Saltykov and I looked at one another. ‘Unmistakably KGB,’ I said. ‘Apparently.’
‘You look more KGB than I do,’ he observed, sharply.
‘By no means.’
‘Let us continue this demeaning, childish fight no longer,’ he said, briskly. ‘Please understand the urgency of our situation. To answer your earlier question: there are half a dozen places in this reactor where even a small bomb would result in disaster. Do you understand? High pressure superheated steam; a large quantity of active uranium, and a larger quantity of spent fuel, which though spent is still prodigiously dangerous.
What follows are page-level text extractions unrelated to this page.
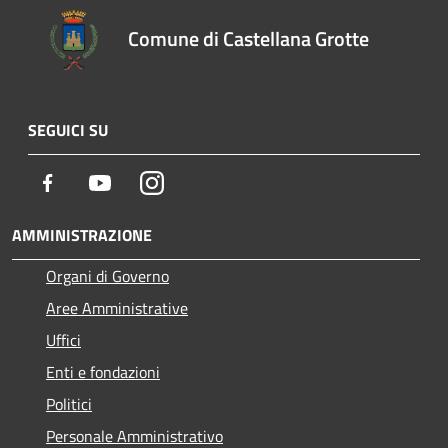
Comune di Castellana Grotte
SEGUICI SU
Facebook
Youtube
Instagram
AMMINISTRAZIONE
Organi di Governo
Aree Amministrative
Uffici
Enti e fondazioni
Politici
Personale Amministrativo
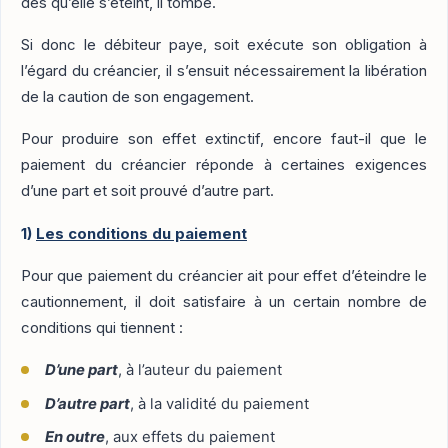
dès qu’elle s’éteint, il tombe.
Si donc le débiteur paye, soit exécute son obligation à
l’égard du créancier, il s’ensuit nécessairement la libération
de la caution de son engagement.
Pour produire son effet extinctif, encore faut-il que le
paiement du créancier réponde à certaines exigences
d’une part et soit prouvé d’autre part.
1)
Les conditions du paiement
Pour que paiement du créancier ait pour effet d’éteindre le
cautionnement, il doit satisfaire à un certain nombre de
conditions qui tiennent :
D’une part
, à l’auteur du paiement
D’autre part
, à la validité du paiement
En outre
, aux effets du paiement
If this building goes up,’ and he threw his right arm in the air, adding actorly emphasis to his declamation, ‘then it will destroy the land for miles around. It will spread a plume of lethal radiation across the whole of Europe — Russia too, depending on the prevailing winds. It could, for an example, poison the Mediterranean for half a dozen generations. It might turn Germany and Belarus and Poland into wastelands. It might sweep back and swallow Russia and Georgia. It would depend upon the wind. Did you happen to notice the prevailing winds, as we were coming in?’